(Records excerpted from a collection)
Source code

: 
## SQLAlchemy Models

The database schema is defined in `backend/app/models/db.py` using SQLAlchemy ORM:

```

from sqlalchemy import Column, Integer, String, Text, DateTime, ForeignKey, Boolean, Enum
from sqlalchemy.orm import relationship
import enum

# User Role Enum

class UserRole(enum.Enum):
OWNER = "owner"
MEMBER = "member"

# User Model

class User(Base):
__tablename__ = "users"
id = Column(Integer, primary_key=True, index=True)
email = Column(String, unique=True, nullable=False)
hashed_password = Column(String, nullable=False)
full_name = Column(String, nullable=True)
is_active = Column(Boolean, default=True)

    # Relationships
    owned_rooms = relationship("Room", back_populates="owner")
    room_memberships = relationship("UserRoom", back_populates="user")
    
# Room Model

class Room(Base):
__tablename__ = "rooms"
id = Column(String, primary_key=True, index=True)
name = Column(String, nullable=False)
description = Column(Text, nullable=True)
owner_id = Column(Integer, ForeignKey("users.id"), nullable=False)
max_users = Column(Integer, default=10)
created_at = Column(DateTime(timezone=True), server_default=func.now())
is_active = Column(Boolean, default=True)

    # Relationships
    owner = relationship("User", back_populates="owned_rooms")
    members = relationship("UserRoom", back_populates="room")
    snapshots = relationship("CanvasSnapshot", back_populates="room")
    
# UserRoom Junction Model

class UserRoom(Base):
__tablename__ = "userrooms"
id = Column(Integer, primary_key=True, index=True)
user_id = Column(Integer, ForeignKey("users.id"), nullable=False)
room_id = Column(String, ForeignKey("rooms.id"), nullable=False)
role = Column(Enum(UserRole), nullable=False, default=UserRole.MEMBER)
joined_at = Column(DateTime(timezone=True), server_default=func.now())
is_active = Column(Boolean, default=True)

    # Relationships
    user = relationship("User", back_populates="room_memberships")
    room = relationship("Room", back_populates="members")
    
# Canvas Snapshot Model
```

...

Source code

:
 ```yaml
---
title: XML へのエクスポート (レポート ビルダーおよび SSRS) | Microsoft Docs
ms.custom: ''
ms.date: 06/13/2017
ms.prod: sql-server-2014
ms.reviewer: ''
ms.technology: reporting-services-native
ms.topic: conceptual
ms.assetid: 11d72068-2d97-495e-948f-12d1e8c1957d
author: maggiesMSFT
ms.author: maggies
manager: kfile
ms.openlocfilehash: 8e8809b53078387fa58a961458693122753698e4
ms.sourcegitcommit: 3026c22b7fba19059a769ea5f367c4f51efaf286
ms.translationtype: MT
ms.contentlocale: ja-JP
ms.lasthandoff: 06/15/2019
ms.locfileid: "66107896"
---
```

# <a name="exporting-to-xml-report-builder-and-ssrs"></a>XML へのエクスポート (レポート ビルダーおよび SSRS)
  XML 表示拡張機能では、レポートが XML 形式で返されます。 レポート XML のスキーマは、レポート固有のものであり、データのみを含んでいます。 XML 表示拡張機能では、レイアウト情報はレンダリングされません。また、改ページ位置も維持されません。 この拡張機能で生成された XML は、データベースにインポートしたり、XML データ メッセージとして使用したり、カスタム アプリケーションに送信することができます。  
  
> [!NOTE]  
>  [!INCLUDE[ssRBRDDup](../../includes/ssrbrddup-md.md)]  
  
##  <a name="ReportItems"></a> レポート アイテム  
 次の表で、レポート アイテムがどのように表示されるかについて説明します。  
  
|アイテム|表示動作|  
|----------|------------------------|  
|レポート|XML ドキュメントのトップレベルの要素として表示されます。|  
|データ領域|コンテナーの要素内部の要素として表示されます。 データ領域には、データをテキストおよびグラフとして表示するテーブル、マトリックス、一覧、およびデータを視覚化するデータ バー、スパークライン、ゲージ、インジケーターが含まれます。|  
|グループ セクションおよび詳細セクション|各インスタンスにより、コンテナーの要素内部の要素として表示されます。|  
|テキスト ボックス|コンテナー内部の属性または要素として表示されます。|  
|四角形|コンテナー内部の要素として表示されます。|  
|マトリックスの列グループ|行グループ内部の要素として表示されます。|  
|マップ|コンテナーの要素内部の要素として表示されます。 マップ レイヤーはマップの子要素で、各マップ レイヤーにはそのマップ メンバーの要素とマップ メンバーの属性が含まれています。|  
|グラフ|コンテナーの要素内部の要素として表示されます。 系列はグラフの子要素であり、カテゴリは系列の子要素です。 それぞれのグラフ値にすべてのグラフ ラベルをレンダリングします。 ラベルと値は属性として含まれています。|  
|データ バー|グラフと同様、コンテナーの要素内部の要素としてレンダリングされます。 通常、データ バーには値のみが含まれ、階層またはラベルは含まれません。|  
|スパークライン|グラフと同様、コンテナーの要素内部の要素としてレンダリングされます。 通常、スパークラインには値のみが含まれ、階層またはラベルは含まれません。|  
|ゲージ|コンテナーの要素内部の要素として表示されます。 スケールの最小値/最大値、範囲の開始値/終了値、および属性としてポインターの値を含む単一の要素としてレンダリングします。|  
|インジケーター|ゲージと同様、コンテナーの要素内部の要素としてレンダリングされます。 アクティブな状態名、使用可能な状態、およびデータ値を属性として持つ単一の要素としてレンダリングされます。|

* * *

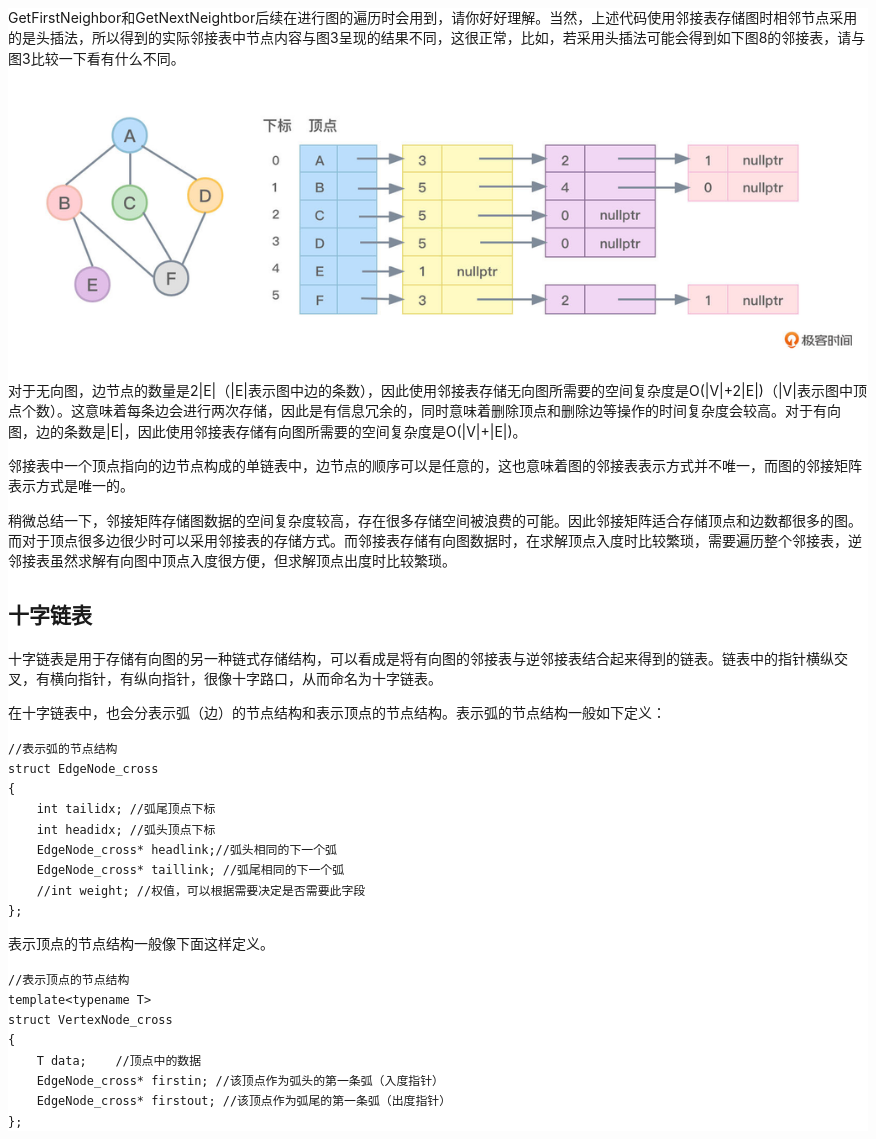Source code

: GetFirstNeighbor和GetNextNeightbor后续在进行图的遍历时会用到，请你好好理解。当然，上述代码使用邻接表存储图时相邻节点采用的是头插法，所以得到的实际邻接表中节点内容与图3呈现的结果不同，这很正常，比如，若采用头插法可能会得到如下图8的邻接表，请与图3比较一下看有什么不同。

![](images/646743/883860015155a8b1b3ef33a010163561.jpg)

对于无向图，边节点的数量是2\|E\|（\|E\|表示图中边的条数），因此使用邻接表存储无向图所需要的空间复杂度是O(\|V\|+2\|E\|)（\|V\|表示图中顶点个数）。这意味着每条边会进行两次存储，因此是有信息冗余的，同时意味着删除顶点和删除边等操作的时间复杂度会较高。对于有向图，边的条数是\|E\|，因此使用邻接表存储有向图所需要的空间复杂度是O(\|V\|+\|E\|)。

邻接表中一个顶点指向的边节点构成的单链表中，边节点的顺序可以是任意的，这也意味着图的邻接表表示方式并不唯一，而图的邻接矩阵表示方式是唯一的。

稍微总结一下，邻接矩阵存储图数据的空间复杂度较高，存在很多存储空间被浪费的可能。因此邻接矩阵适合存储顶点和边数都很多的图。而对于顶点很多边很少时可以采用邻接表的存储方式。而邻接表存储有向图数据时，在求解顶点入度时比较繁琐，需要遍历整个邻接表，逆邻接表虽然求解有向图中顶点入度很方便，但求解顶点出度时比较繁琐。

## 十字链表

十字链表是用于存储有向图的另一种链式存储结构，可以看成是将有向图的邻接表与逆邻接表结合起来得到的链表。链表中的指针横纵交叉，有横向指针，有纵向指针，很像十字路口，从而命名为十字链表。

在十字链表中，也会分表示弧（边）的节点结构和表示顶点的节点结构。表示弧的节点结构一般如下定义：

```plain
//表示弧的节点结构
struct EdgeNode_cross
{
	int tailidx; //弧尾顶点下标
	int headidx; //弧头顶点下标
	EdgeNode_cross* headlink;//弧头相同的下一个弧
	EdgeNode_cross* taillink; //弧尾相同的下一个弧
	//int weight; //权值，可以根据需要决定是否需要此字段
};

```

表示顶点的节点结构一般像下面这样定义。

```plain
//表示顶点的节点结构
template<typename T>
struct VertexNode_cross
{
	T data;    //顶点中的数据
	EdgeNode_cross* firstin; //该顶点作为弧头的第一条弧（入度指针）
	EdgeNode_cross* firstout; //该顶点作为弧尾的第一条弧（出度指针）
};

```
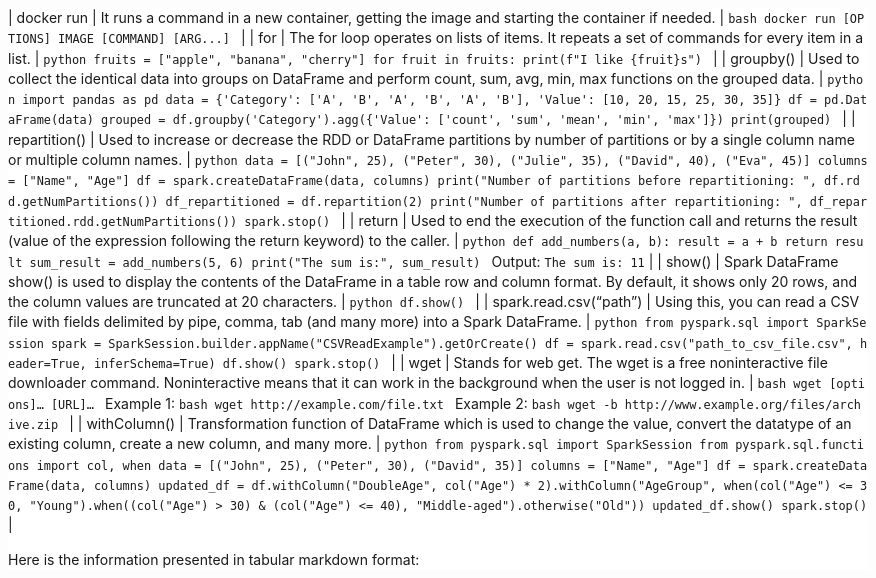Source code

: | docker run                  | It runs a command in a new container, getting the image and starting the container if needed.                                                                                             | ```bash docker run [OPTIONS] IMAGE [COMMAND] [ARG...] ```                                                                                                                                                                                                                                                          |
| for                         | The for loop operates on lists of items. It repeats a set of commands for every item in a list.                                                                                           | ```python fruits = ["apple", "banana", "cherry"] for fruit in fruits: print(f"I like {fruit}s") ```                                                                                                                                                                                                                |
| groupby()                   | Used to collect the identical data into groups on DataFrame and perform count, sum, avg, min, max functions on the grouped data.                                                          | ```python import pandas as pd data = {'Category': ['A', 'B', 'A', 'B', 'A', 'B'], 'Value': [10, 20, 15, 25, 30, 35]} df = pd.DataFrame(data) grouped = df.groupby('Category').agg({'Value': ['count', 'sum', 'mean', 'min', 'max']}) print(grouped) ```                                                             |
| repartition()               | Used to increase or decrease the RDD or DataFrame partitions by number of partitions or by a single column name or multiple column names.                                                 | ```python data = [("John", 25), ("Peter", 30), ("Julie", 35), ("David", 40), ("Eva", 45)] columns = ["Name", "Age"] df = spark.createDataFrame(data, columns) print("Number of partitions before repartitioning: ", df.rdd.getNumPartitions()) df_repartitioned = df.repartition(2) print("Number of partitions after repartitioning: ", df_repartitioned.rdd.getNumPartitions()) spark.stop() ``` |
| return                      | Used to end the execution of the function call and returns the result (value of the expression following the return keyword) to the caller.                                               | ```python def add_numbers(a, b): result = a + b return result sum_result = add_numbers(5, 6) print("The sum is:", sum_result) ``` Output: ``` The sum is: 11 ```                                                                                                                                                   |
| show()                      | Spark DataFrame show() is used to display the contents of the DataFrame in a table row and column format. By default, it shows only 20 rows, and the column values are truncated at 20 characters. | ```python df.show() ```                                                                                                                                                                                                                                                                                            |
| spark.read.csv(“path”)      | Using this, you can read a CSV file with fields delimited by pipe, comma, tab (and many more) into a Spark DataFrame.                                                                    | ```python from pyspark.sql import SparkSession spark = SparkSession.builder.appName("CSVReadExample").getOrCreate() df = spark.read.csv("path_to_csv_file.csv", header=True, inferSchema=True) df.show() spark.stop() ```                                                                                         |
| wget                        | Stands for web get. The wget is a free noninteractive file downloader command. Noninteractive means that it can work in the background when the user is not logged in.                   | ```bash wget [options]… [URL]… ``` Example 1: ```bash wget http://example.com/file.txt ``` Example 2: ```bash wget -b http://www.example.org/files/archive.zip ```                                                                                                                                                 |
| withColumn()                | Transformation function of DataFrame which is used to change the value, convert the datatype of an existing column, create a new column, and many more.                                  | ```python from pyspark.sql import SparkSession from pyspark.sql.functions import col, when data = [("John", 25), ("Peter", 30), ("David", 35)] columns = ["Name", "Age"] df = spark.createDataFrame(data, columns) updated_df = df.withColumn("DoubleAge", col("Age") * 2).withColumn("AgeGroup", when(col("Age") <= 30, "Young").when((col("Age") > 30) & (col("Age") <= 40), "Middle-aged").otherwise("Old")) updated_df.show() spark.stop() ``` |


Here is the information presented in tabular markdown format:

Task to complete:
Pull out every line above that holds the word "コンテナーの要素内部の要素として表示されます".

Response for this exercise:
|データ領域|コンテナーの要素内部の要素として表示されます。 データ領域には、データをテキストおよびグラフとして表示するテーブル、マトリックス、一覧、およびデータを視覚化するデータ バー、スパークライン、ゲージ、インジケーターが含まれます。|  
|グループ セクションおよび詳細セクション|各インスタンスにより、コンテナーの要素内部の要素として表示されます。|  
|マップ|コンテナーの要素内部の要素として表示されます。 マップ レイヤーはマップの子要素で、各マップ レイヤーにはそのマップ メンバーの要素とマップ メンバーの属性が含まれています。|  
|グラフ|コンテナーの要素内部の要素として表示されます。 系列はグラフの子要素であり、カテゴリは系列の子要素です。 それぞれのグラフ値にすべてのグラフ ラベルをレンダリングします。 ラベルと値は属性として含まれています。|  
|ゲージ|コンテナーの要素内部の要素として表示されます。 スケールの最小値/最大値、範囲の開始値/終了値、および属性としてポインターの値を含む単一の要素としてレンダリングします。|  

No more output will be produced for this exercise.